GOALS OF FUTURE EXCAVATION:
The Industrial Features
One focus of the Priniatikos Pyrgos Project over the next five years
will be excavation of the industrial area on the west to central part
of the promontory. Excavation methods include careful stratigraphic
recovery of industrial features such as furnaces and kilns, the products
of these pyrotechnical activities, and associated processing areas
and materials, including clay, ores, tools, and fuels. The scientific
team concerned with these industrial aspects of the site will analyze
the ceramics, associated soils, kiln and furnace linings, slags, wasters,
and fuels using various scientific techniques to establish chronology,
firing temperature, contents, source, and production stage. Because
of the historical and economic importance of the industrial site, emphasis
will be placed on careful documentation of every aspect of these industrial
operations, rather than on large-scale recovery, and the excavation
will focus on areas where geophysical prospection has identified well-preserved
remains.
The Settlement Areas
Excavation of the contiguous settlement on the west, east, and central
slopes of Priniatikos Pyrgos will concentrate on areas identified through
geophysical prospection as having well-preserved architectural relics
and stratigraphy. The long lifespan of the settlement has already been
verified through preliminary excavation in 2005 and surface survey.

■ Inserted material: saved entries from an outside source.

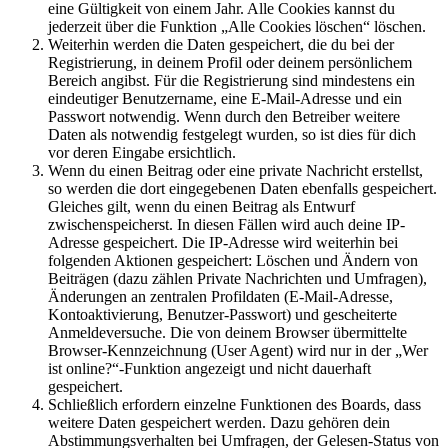
eine Gültigkeit von einem Jahr. Alle Cookies kannst du
jederzeit über die Funktion „Alle Cookies löschen“ löschen.
Weiterhin werden die Daten gespeichert, die du bei der
Registrierung, in deinem Profil oder deinem persönlichem
Bereich angibst. Für die Registrierung sind mindestens ein
eindeutiger Benutzername, eine E-Mail-Adresse und ein
Passwort notwendig. Wenn durch den Betreiber weitere
Daten als notwendig festgelegt wurden, so ist dies für dich
vor deren Eingabe ersichtlich.
Wenn du einen Beitrag oder eine private Nachricht erstellst,
so werden die dort eingegebenen Daten ebenfalls gespeichert.
Gleiches gilt, wenn du einen Beitrag als Entwurf
zwischenspeicherst. In diesen Fällen wird auch deine IP-
Adresse gespeichert. Die IP-Adresse wird weiterhin bei
folgenden Aktionen gespeichert: Löschen und Ändern von
Beiträgen (dazu zählen Private Nachrichten und Umfragen),
Änderungen an zentralen Profildaten (E-Mail-Adresse,
Kontoaktivierung, Benutzer-Passwort) und gescheiterte
Anmeldeversuche. Die von deinem Browser übermittelte
Browser-Kennzeichnung (User Agent) wird nur in der „Wer
ist online?“-Funktion angezeigt und nicht dauerhaft
gespeichert.
Schließlich erfordern einzelne Funktionen des Boards, dass
weitere Daten gespeichert werden. Dazu gehören dein
Abstimmungsverhalten bei Umfragen, der Gelesen-Status von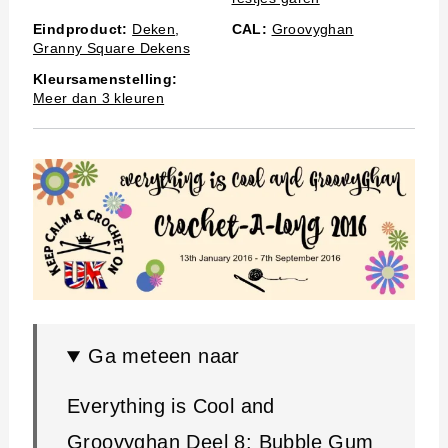
Eindproduct:
Deken
,
CAL:
Groovyghan
Granny Square Dekens
Kleursamenstelling:
Meer dan 3 kleuren
Ga meteen naar
Everything is Cool and
Groovyghan Deel 8: Bubble Gum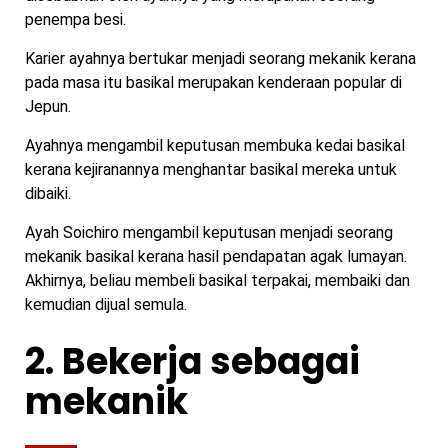
penempa besi.
Karier ayahnya bertukar menjadi seorang mekanik kerana
pada masa itu basikal merupakan kenderaan popular di
Jepun.
Ayahnya mengambil keputusan membuka kedai basikal
kerana kejiranannya menghantar basikal mereka untuk
dibaiki.
Ayah Soichiro mengambil keputusan menjadi seorang
mekanik basikal kerana hasil pendapatan agak lumayan.
Akhirnya, beliau membeli basikal terpakai, membaiki dan
kemudian dijual semula.
2. Bekerja sebagai
mekanik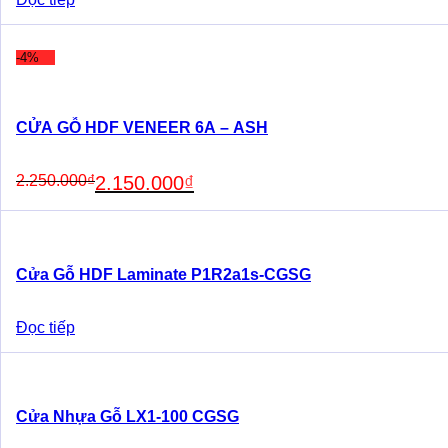
-4%
CỬA GỖ HDF VENEER 6A – ASH
Original
Current
2.250.000
₫
2.150.000
₫
price
price
was:
is:
2.250.000₫.
2.150.000₫.
Cửa Gỗ HDF Laminate P1R2a1s-CGSG
Đọc tiếp
Cửa Nhựa Gỗ LX1-100 CGSG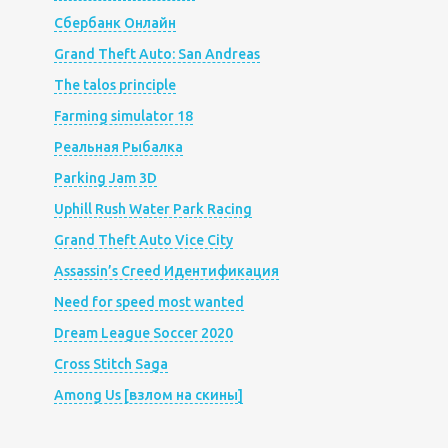
Сбербанк Онлайн
Grand Theft Auto: San Andreas
The talos principle
Farming simulator 18
Реальная Рыбалка
Parking Jam 3D
Uphill Rush Water Park Racing
Grand Theft Auto Vice City
Assassin’s Creed Идентификация
Need for speed most wanted
Dream League Soccer 2020
Cross Stitch Saga
Among Us [взлом на скины]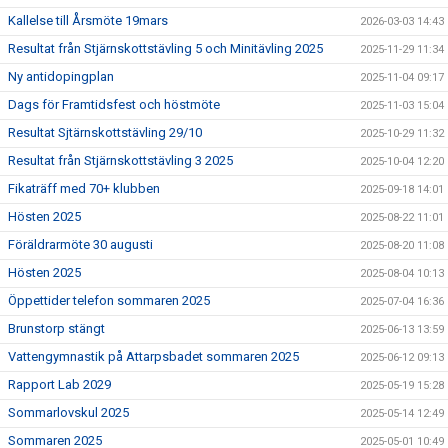
Kallelse till Årsmöte 19mars
2026-03-03 14:43
Resultat från Stjärnskottstävling 5 och Minitävling 2025
2025-11-29 11:34
Ny antidopingplan
2025-11-04 09:17
Dags för Framtidsfest och höstmöte
2025-11-03 15:04
Resultat Sjtärnskottstävling 29/10
2025-10-29 11:32
Resultat från Stjärnskottstävling 3 2025
2025-10-04 12:20
Fikaträff med 70+ klubben
2025-09-18 14:01
Hösten 2025
2025-08-22 11:01
Föräldrarmöte 30 augusti
2025-08-20 11:08
Hösten 2025
2025-08-04 10:13
Öppettider telefon sommaren 2025
2025-07-04 16:36
Brunstorp stängt
2025-06-13 13:59
Vattengymnastik på Attarpsbadet sommaren 2025
2025-06-12 09:13
Rapport Lab 2029
2025-05-19 15:28
Sommarlovskul 2025
2025-05-14 12:49
Sommaren 2025
2025-05-01 10:49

Goals of the excavation include establishing stratigraphically the
chronological range of the Bronze Age, Greek-Byzantine, and underlying
Neolithic settlement; sequences of growth and destruction; and data
concerning household and community economy and possibly trade (based
on evidence for agriculture, pastoralism, imports, and evidence for
room/area function). The specific goals of this circumscribed approach
to initial investigation of this large harbor settlement is to obtain
insights concerning patterns of growth and decline, which will be placed
in a regional perspective. Excavation will provide data concerning
the economic basis for settlement over millennia, and how this may
have changed and evolved along with regional trade networks.
Work Plan 2006
The work plan for 2006 is to first complete the excavation of
the 2005 trenches in Areas H, G, and A. In 2006 excavation of the rooms/areas
in trench G2000 will be complete: the calderimi will be removed,
and all areas will be excavated as far as is possible into Bronze
Age strata. this can be accomplished without removal of overlying
Greek and Roman walls, although the spaces where excavation is possible
into Bronze Age strata will become smaller as greater depths are
reached. In Trench G1000 small areas will be excavated near the large
channel kiln, walls on the beach, and the paving, in order to establish
more precise dates for these features. In 2006 two more trenches
will be opened in area G: these to the north and south of trench
G2000, in order to expand excavation over the settlement area and
to begin to relate the deep stratigraphy of trench G1000 with the
strata under the Greek and Roman houses on the slope above.
Excavation of trench H3000 will be complete with removal of soil from
the floor surfaces of this trench, and excavation will continue in
H2000. One trench (H4000) will be placed directly south of trench H2000
to reveal a possible large structure detected by a wall in the southeast
corner of H2000. It may be worthwhile to open a trench farther east,
in the middle of the slope, and one at the top of the slope, where
traces of a large structure protrude through the surface (this north
of the chapel).
Excavation will continue in small areas around the paving in Trench
A1000 in order to establish the date of the paving and other features
in this trench. Excavation in Trench A2000, directly north, will possibly
reveal more features related to metallurgical production and the nearby
chapel. Two more trenches trench will be placed in area A: one over
a large possible kiln to the northwest, identified through remote sensing,
and one placed over the chapel, which appears to be built over a large,
possible Bronze Age structure (the massive worn gray limestone boulders
under and near the chapel apse appear similar in size, workmanship,
and stone to Bronze Age walls seen elsewhere on the site).
Overall, the 2006 season will involve opening six more trenches and
greatly expanding the existing grid of trenches, while completing some
work on those opened in 2005. Only trench G2000, however, may involve
more than a few days to complete. This will also be the plan for subsequent
seasons: to open up to six trenches each year (this goal of course
related to available funding and staff). This will ultimately expose
from 700 to 1,000 square meters of the ancient site.